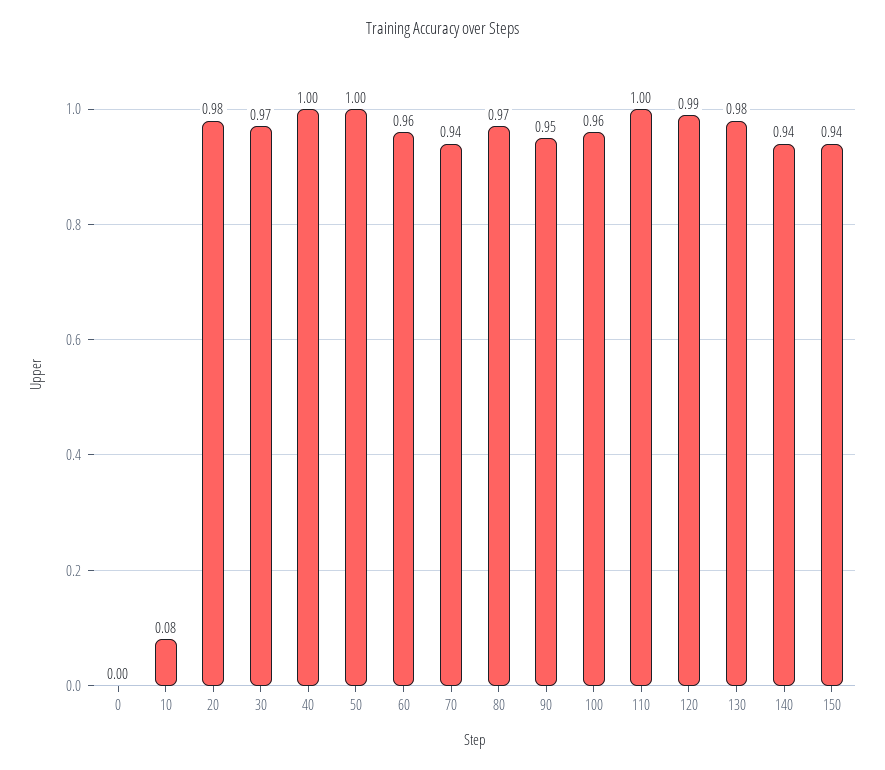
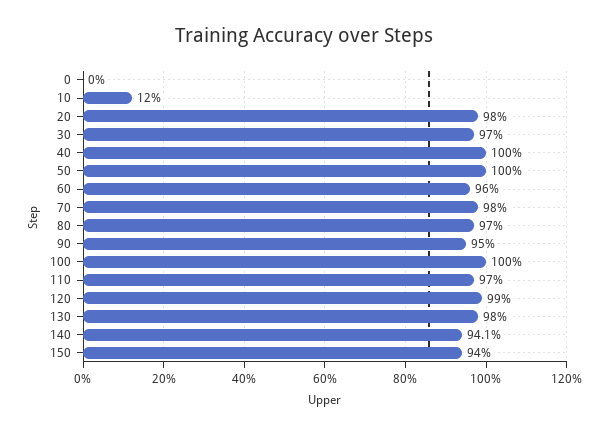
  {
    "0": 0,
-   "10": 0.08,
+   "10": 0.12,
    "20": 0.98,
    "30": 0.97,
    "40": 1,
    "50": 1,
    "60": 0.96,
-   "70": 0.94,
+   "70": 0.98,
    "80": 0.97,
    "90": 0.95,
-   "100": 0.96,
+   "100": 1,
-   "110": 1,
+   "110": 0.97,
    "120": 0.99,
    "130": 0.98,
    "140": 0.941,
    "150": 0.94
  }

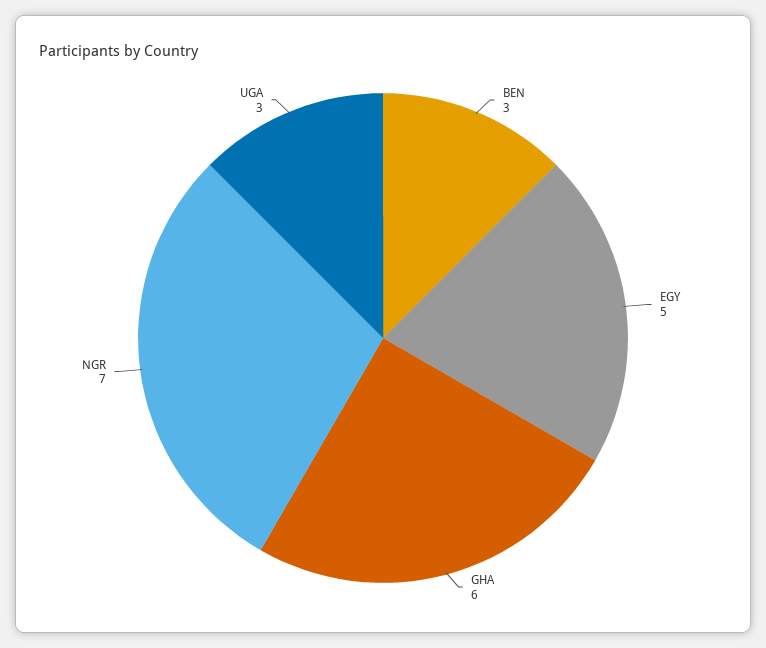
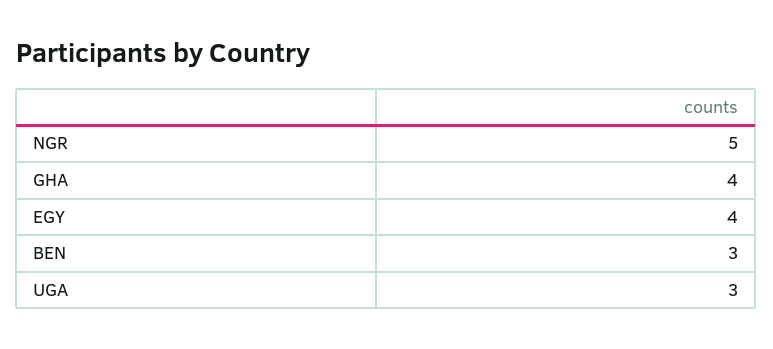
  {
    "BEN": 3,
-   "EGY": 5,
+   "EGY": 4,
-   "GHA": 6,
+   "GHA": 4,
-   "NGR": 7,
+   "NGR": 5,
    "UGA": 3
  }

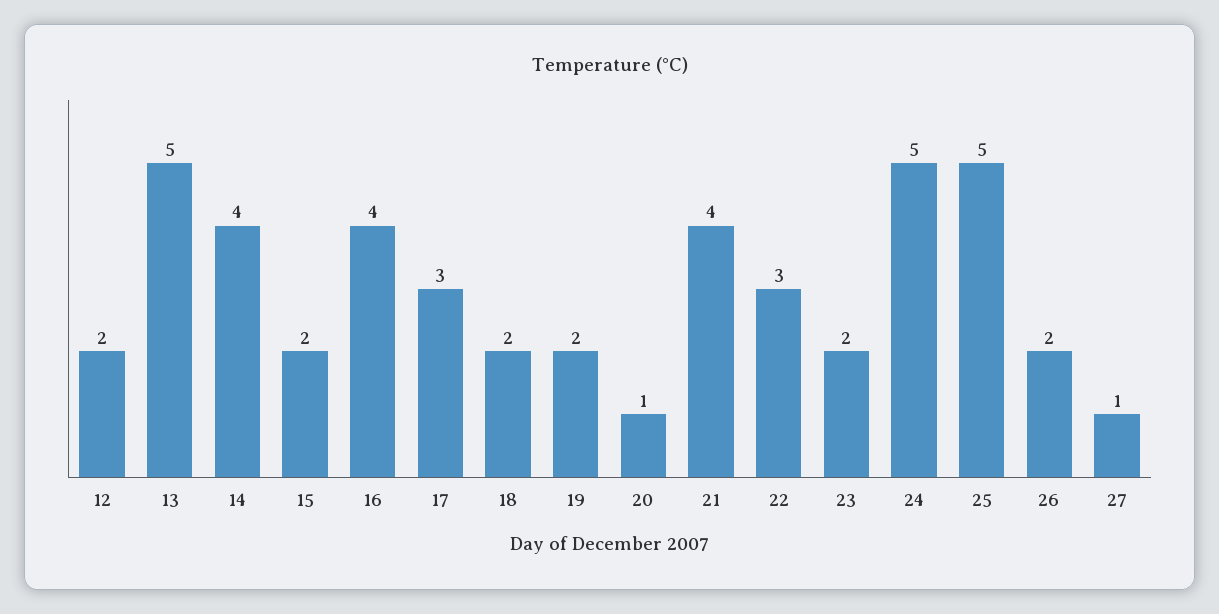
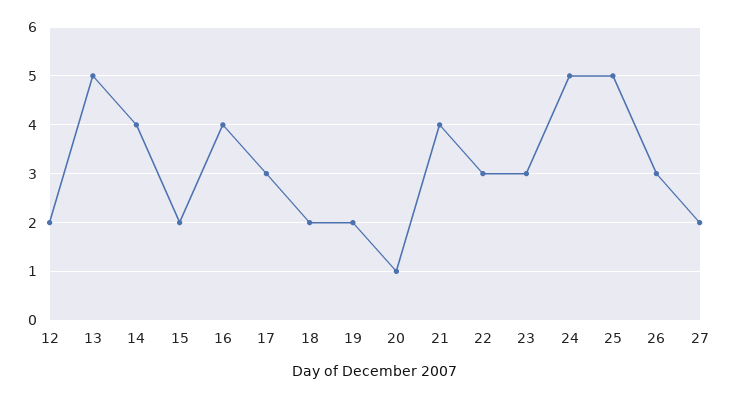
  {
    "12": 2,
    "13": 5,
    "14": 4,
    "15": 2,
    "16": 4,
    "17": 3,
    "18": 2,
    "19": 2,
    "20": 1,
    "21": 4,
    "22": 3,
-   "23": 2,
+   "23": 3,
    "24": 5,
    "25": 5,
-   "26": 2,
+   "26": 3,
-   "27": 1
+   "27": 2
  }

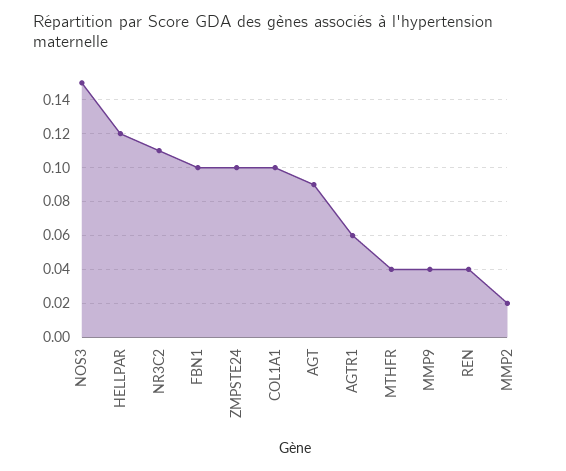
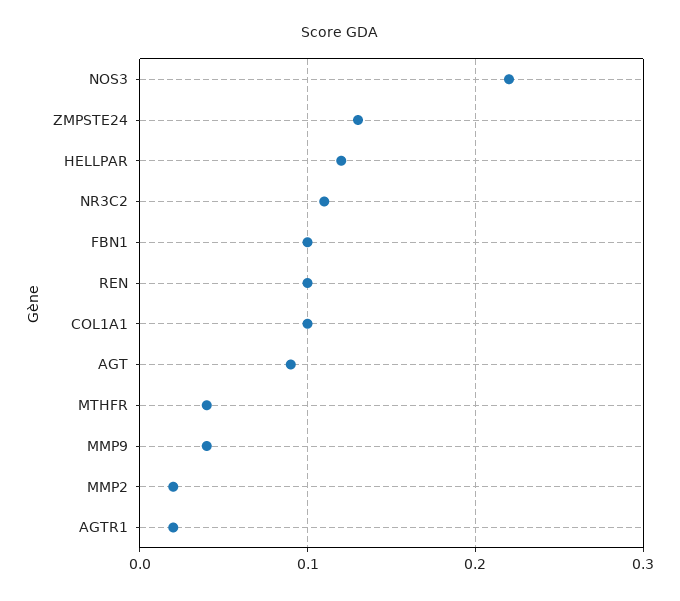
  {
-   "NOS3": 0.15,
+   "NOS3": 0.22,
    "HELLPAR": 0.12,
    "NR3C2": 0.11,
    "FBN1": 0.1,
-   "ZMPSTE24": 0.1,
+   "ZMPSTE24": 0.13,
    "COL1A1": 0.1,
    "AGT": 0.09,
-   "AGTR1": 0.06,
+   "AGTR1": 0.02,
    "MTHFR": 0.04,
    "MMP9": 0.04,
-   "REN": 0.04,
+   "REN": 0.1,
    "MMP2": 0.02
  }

--

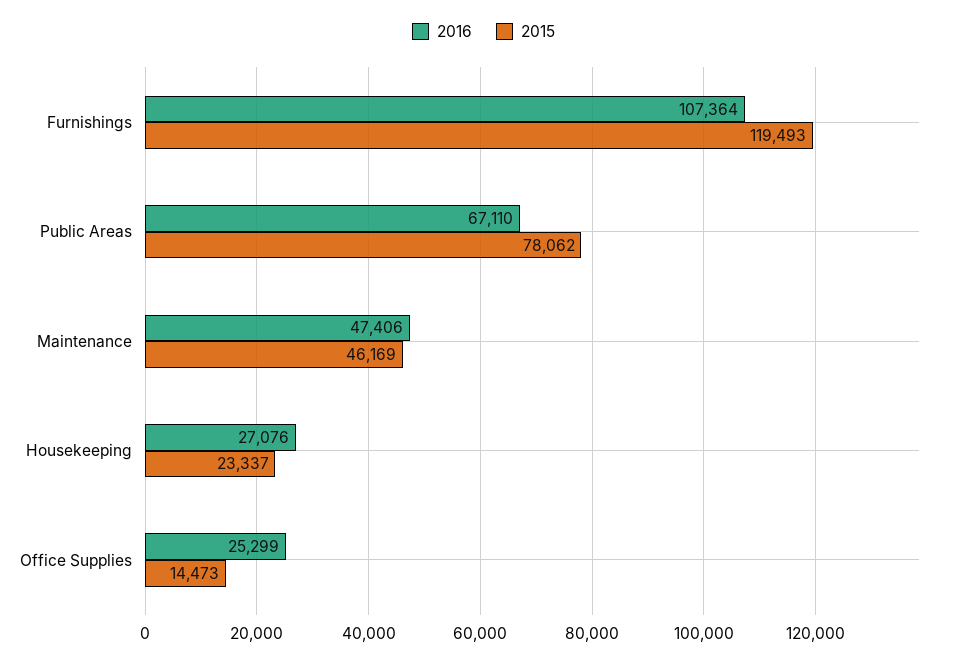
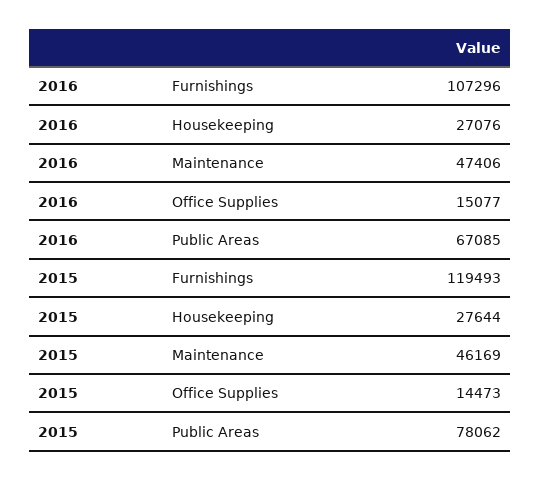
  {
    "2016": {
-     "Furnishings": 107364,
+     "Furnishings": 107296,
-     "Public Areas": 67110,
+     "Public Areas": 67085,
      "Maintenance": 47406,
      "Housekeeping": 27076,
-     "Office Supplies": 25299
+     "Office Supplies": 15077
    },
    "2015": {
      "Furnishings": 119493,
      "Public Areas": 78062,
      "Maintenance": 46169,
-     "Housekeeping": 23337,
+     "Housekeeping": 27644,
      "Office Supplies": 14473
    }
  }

§ **Description of the task**: What lines in the entries above include the string "Areas"? Return each one.

§ **Answer for the task**:
-     "Public Areas": 67110,
+     "Public Areas": 67085,
      "Public Areas": 78062,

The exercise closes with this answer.